ABSTRACT
Introduction
Comorbidity of bipolar disorder (BD) and alcohol use disorder (AUD) is very frequent resulting in detrimental outcomes, including increased mortality. Diagnosis of AUD in BD and vice versa is often delayed as symptoms of one disorder mimic and obscure the other one. Evidence for pharmacotherapies for people with comorbid BD and AUD remains limited, and further proof-of-concept studies are urgently needed.
Areas covered
This paper explores the currently available pharmacotherapies for AUD, BD and their usefulness for comorbid BD and AUD. It also covers to some degree the epidemiology, diagnosis, and potential common neurobiological traits of comorbid BD and AUD.
Expert opinion
The authors conclude that more controlled studies are needed before evidence-based guidance can be drawn up for clinician’s use. Since there are no relevant pharmacological interactions, approved medications for AUD can also be used safely in BD. For mood stabilization, lithium should be considered first in adherent persons with BD and comorbid AUD. Alternatives include valproate, lamotrigine, and some atypical antipsychotics, with partial D2/D3 receptor agonism possibly being beneficial in AUD, too.
Article highlights
Alcohol use disorder (AUD) exceeds other comorbidities by far in people with bipolar disorder (BD).

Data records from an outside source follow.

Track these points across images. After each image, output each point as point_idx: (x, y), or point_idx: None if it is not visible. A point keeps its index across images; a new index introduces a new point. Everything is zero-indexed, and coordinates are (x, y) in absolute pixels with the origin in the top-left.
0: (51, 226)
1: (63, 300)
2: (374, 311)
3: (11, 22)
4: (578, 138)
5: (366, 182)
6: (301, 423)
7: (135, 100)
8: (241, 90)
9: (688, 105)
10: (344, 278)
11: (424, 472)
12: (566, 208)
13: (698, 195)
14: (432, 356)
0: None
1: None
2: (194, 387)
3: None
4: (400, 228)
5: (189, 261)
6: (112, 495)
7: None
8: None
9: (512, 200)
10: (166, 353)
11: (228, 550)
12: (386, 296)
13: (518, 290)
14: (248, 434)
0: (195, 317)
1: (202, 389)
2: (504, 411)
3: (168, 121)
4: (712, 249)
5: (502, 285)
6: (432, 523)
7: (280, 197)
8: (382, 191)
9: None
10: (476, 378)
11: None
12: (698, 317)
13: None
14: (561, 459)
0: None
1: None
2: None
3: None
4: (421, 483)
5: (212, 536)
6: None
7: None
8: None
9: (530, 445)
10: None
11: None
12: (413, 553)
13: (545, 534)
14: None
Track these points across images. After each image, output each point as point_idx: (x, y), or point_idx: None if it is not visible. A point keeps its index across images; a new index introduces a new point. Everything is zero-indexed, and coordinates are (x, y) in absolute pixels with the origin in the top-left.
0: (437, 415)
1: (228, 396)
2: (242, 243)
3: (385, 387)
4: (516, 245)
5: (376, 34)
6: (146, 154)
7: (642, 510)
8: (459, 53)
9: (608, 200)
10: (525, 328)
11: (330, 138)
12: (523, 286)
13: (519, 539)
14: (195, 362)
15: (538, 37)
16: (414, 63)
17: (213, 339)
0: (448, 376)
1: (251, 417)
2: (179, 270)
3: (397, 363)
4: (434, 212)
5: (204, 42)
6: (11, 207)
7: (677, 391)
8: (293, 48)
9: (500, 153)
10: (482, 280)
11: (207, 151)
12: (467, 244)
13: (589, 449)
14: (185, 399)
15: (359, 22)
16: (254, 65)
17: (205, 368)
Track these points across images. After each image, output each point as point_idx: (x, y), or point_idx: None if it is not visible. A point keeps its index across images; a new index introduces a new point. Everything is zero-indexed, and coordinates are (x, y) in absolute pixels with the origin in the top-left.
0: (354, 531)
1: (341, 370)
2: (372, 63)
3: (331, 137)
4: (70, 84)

Both AUD and BD have devastating consequences for the course of illness, the psychosocial impact, and physical health resulting in excess mortality.
Established treatments, both psychosocial and pharmacological, are available for each distinct disorder; however, the evidence for best treatments of comorbid BD and AUD is still scarce, especially for pharmacotherapies.
For the time being and until better evidence has been generated, clinical wisdom and practice tells to treat AUD and BD independently rather than trying to find a “one fits all purposes” medication.
Disclosure statement
Over the past 36 months, H Grunze has received grants/research support, consultancy fees and honoraria from Janssen- Cilag, Sanofi and Servier. Meanwhile, over the same period, M Soyka has worked as a consultant for and/or has received grants from Indivior, Lundbeck, Camurus and Mepha Pharma AG. The authors have no other relevant affiliations or financial involvement with any organization or entity with a financial interest in or financial conflict with the subject matter or materials discussed in the manuscript apart from those disclosed.
Reviewer disclosures
Peer reviewers on this manuscript have no relevant financial or other relationships to disclose.